Question

The ratio of wave numbers for the highest energy transition of an electron in Lyman series of $H{e}^{+}$ and Balmer series of H-atom is:

• A. $16:1$
• B. $1:1$
• C. $1:16$
• D. $1:4$

Answer 1

The correct option is A $16:1$

$\text{Lyman series of}H{e}^{+}\frac{1}{{\lambda }_1}={\overline{v}}_1=R_H.Z^2[\frac{1}{1^2}-\frac{1}{n_2^2}]$
where $\lambda$ = wavelength of the transition
Z = atomic number and $n_2$ = higher orbit number

$\frac{1}{{\lambda }_1}={\overline{v}}_1=R_H.2^2[\frac{1}{1^2}-\frac{1}{n_2^2}]$....(1)

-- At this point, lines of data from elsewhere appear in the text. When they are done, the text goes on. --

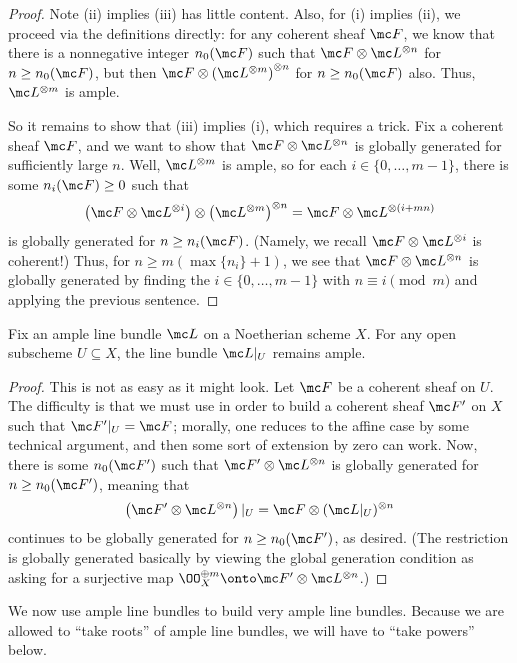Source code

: \documentclass[../notes.tex]{subfiles}
\begin{document}
\begin{proof}
	Note (ii) implies (iii) has little content. Also, for (i) implies (ii), we proceed via the definitions directly: for any coherent sheaf $\mc F$, we know that there is a nonnegative integer $n_0(\mc F)$ such that $\mc F\otimes\mc L^{\otimes n}$ for $n\ge n_0(\mc F)$, but then $\mc F\otimes\left(\mc L^{\otimes m}\right)^{\otimes n}$ for $n\ge n_0(\mc F)$ also. Thus, $\mc L^{\otimes m}$ is ample.

	So it remains to show that (iii) implies (i), which requires a trick. Fix a coherent sheaf $\mc F$, and we want to show that $\mc F\otimes\mc L^{\otimes n}$ is globally generated for sufficiently large $n$. Well, $\mc L^{\otimes m}$ is ample, so for each $i\in\{0,\ldots,m-1\}$, there is some $n_i(\mc F)\ge0$ such that
	\[\left(\mc F\otimes\mc L^{\otimes i}\right)\otimes\left(\mc L^{\otimes m}\right)^{\otimes n}=\mc F\otimes\mc L^{\otimes(i+mn)}\]
	is globally generated for $n\ge n_i(\mc F)$. (Namely, we recall $\mc F\otimes\mc L^{\otimes i}$ is coherent!) Thus, for $n\ge m(\max\{n_i\}+1)$, we see that $\mc F\otimes\mc L^{\otimes n}$ is globally generated by finding the $i\in\{0,\ldots,m-1\}$ with $n\equiv i\pmod m$ and applying the previous sentence.
\end{proof}
\begin{lemma} \label{lem:restrict-ample}
	Fix an ample line bundle $\mc L$ on a Noetherian scheme $X$. For any open subscheme $U\subseteq X$, the line bundle $\mc L|_U$ remains ample.
\end{lemma}
\begin{proof}
	This is not as easy as it might look. Let $\mc F$ be a coherent sheaf on $U$. The difficulty is that we must use \cite[Exercise~II.5.15]{hartshorne} in order to build a coherent sheaf $\mc F'$ on $X$ such that $\mc F'|_U=\mc F$; morally, one reduces to the affine case by some technical argument, and then some sort of extension by zero can work. Now, there is some $n_0(\mc F')$ such that $\mc F'\otimes\mc L^{\otimes n}$ is globally generated for $n\ge n_0(\mc F')$, meaning that
	\[\left(\mc F'\otimes\mc L^{\otimes n}\right)|_U=\mc F\otimes(\mc L|_U)^{\otimes n}\]
	continues to be globally generated for $n\ge n_0(\mc F')$, as desired. (The restriction is globally generated basically by viewing the global generation condition as asking for a surjective map $\OO_X^{\oplus m}\onto\mc F'\otimes\mc L^{\otimes n}$.)
\end{proof}
We now use ample line bundles to build very ample line bundles. Because we are allowed to ``take roots'' of ample line bundles, we will have to ``take powers'' below.
\end{document}
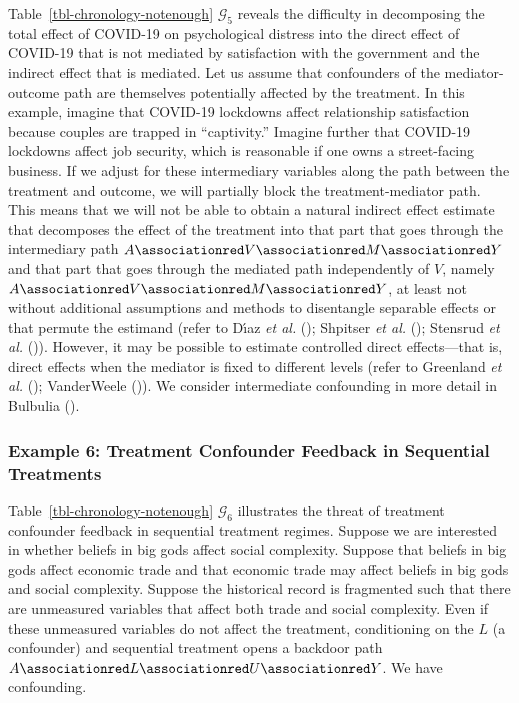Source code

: \documentclass[
  single column]{article}
\begin{document}
Table~\ref{tbl-chronology-notenough} \(\mathcal{G}_5\) reveals the
difficulty in decomposing the total effect of COVID-19 on psychological
distress into the direct effect of COVID-19 that is not mediated by
satisfaction with the government and the indirect effect that is
mediated. Let us assume that confounders of the mediator-outcome path
are themselves potentially affected by the treatment. In this example,
imagine that COVID-19 lockdowns affect relationship satisfaction because
couples are trapped in ``captivity.'' Imagine further that COVID-19
lockdowns affect job security, which is reasonable if one owns a
street-facing business. If we adjust for these intermediary variables
along the path between the treatment and outcome, we will partially
block the treatment-mediator path. This means that we will not be able
to obtain a natural indirect effect estimate that decomposes the effect
of the treatment into that part that goes through the intermediary path
\(A \associationred V \associationred M \associationred Y\) and that
part that goes through the mediated path independently of \(V\), namely
\(A \associationred V \associationred M \associationred Y\), at least
not without additional assumptions and methods to disentangle separable
effects or that permute the estimand (refer to Dı́az \emph{et al.}
(); Shpitser \emph{et al.}
(); Stensrud \emph{et al.}
()). However, it may be
possible to estimate controlled direct effects---that is, direct effects
when the mediator is fixed to different levels (refer to Greenland
\emph{et al.} (); VanderWeele
()). We consider intermediate
confounding in more detail in Bulbulia
().

\subsubsection{Example 6: Treatment Confounder Feedback in Sequential
Treatments}\label{example-6-treatment-confounder-feedback-in-sequential-treatments}

Table~\ref{tbl-chronology-notenough} \(\mathcal{G}_6\) illustrates the
threat of treatment confounder feedback in sequential treatment regimes.
Suppose we are interested in whether beliefs in big gods affect social
complexity. Suppose that beliefs in big gods affect economic trade and
that economic trade may affect beliefs in big gods and social
complexity. Suppose the historical record is fragmented such that there
are unmeasured variables that affect both trade and social complexity.
Even if these unmeasured variables do not affect the treatment,
conditioning on the \(L\) (a confounder) and sequential treatment opens
a backdoor path
\(A \associationred L \associationred U \associationred Y\). We have
confounding.
\end{document}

$\text{Balmer series of H-atom}$
$\frac{1}{{\lambda }_2}={\overline{v}}_2=R_H.1^2[\frac{1}{2^2}-\frac{1}{n_2^2}]$... (2)
For the highest energy transition:
For Lyman series $n_2=\infty$
For Balmer series $n_2=\infty$
Dividing equation (1) by (2), we get
$\therefore \frac{{\overline{v}}_1}{{\overline{v}}_2}=\frac{16}{1}$